Dataset content Block Start

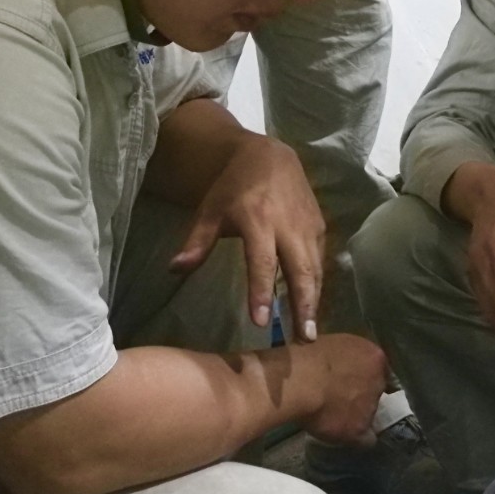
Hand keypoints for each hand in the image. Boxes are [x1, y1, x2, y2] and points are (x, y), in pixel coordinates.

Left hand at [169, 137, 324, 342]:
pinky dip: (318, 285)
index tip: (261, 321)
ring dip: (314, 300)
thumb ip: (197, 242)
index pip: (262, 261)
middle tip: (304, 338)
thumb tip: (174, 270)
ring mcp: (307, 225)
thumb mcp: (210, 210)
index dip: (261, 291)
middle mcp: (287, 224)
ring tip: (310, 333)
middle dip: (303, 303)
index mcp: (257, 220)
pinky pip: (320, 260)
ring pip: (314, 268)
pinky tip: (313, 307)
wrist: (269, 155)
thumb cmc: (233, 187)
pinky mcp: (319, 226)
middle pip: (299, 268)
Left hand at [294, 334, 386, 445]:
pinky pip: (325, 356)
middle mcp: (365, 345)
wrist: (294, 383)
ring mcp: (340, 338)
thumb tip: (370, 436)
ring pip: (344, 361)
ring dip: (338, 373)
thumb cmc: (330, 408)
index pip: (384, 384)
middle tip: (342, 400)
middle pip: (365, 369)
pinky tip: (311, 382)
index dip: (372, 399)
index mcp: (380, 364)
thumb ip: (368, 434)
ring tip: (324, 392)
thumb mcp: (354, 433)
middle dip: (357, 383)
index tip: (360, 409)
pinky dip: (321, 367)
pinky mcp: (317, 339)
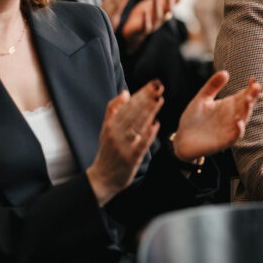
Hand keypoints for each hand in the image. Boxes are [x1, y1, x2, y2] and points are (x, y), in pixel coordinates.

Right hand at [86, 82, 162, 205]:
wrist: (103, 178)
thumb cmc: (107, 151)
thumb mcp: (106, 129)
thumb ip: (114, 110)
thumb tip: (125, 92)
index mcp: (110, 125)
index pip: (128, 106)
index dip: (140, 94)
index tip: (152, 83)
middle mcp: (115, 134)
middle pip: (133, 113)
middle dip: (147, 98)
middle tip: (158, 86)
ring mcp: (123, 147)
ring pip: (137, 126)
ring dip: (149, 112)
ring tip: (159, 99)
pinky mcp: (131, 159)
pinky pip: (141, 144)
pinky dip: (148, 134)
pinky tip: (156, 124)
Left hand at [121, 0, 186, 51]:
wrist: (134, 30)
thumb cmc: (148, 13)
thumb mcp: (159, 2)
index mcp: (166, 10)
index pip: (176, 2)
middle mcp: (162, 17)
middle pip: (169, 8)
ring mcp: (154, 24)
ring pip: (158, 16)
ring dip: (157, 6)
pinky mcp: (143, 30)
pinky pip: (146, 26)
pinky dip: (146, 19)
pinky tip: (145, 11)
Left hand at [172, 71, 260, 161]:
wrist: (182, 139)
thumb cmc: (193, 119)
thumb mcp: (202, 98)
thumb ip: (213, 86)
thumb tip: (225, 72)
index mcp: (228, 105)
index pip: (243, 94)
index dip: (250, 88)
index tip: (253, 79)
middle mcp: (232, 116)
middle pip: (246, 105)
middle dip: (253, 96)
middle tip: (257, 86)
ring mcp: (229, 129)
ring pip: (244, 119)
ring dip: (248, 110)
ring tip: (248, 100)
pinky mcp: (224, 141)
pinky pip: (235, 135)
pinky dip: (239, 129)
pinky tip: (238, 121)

Dataset content Block End

#### Problem requirements:
Would you return exactly, and only, the lines beginning at the one with "wrist: (182, 139)" and ending at the last line of the listing?

#### Reply to the exercise:
wrist: (182, 139)
thumb cmc: (193, 119)
thumb mcp: (202, 98)
thumb ip: (213, 86)
thumb tip: (225, 72)
index mcp: (228, 105)
index pip: (243, 94)
index dip: (250, 88)
index tip: (253, 79)
middle mcp: (232, 116)
middle pip: (246, 105)
middle dip: (253, 96)
middle tip: (257, 86)
ring mcp: (229, 129)
ring pip: (244, 119)
ring dip: (248, 110)
ring tip: (248, 100)
pinky mcp: (224, 141)
pinky pip: (235, 135)
pinky dip: (239, 129)
pinky tip: (238, 121)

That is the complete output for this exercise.